▸ **RECORDS FOR THIS EXERCISE**
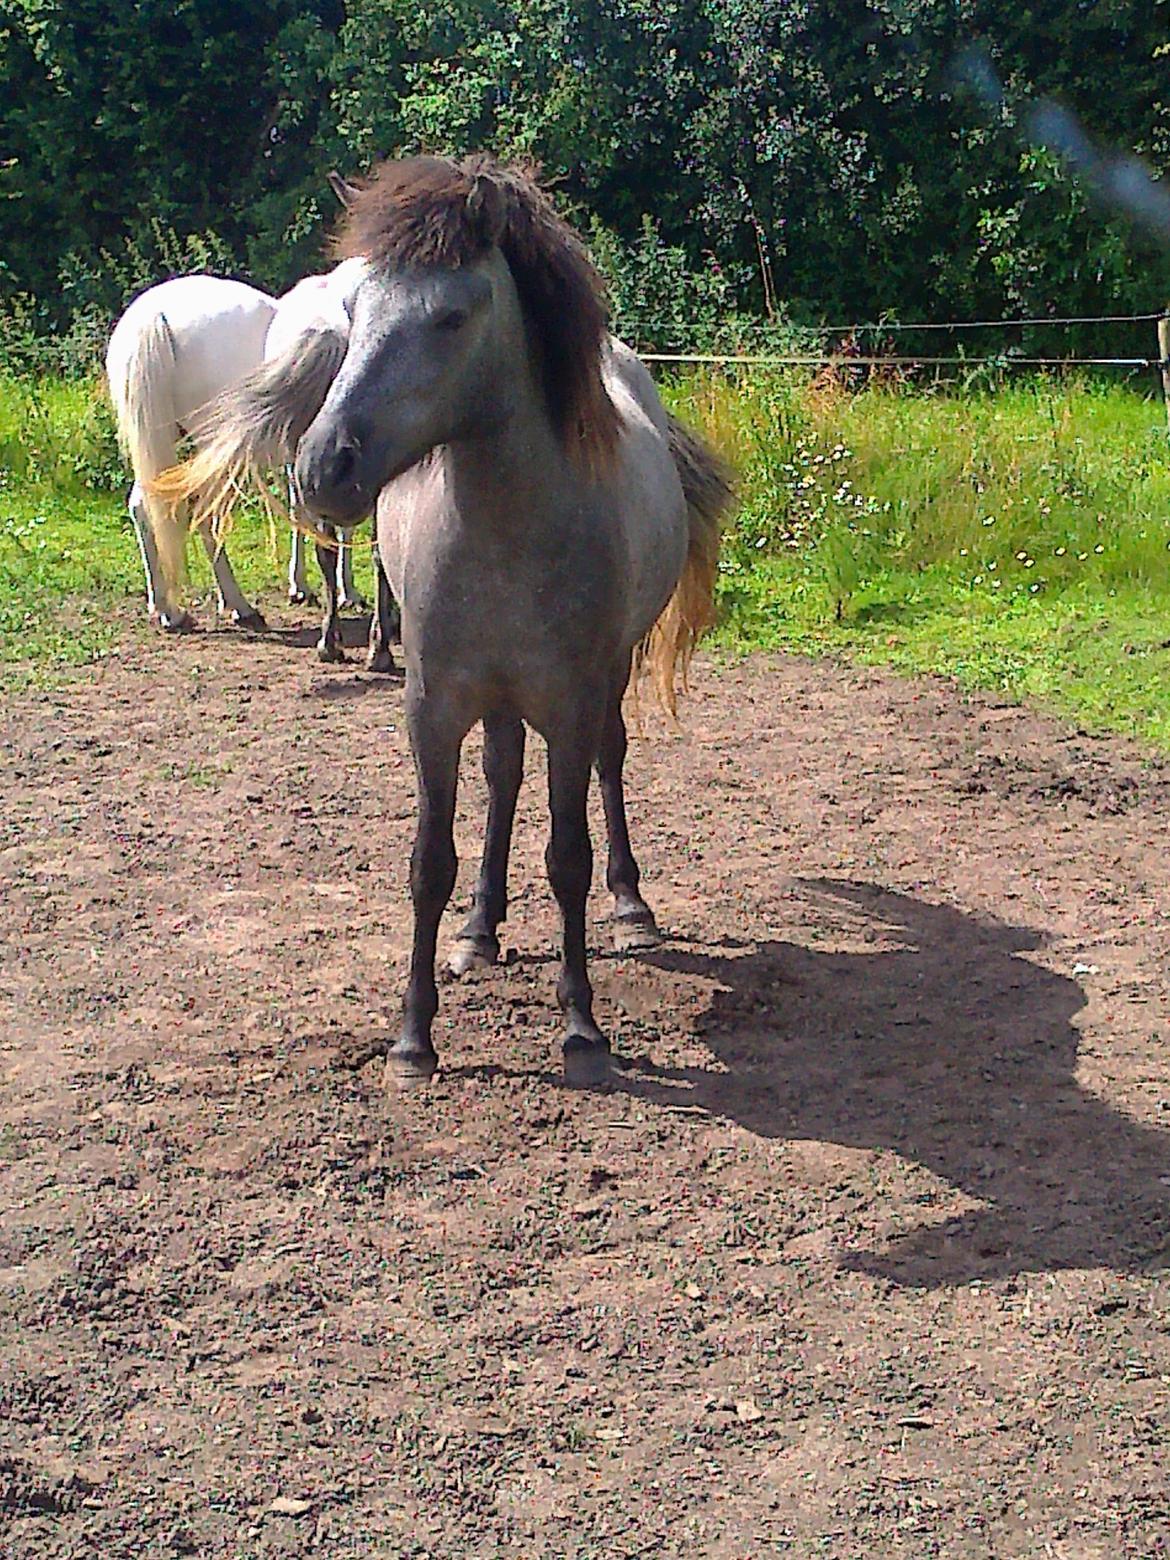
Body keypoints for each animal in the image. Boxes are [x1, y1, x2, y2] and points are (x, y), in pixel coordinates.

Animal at [109, 258, 371, 630]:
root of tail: (154, 316)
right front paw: (347, 591)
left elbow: (301, 511)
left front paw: (301, 586)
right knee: (204, 513)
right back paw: (237, 605)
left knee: (144, 506)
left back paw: (165, 609)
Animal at [165, 155, 733, 1085]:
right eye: (353, 311)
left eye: (452, 316)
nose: (324, 468)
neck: (507, 531)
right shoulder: (432, 707)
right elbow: (430, 861)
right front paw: (413, 1035)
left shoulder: (571, 704)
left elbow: (568, 859)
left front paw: (581, 1025)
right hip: (495, 698)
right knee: (502, 778)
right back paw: (480, 929)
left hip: (604, 680)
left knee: (608, 768)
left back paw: (631, 907)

▸ **WORK ORDER**
When a line of the records has the word "right", pick it out and copy it.

▸ **OUTPUT**
right front paw: (347, 591)
right knee: (204, 513)
right back paw: (237, 605)
right eye: (353, 311)
right shoulder: (432, 707)
right elbow: (430, 861)
right front paw: (413, 1035)
right hip: (495, 698)
right knee: (502, 778)
right back paw: (480, 929)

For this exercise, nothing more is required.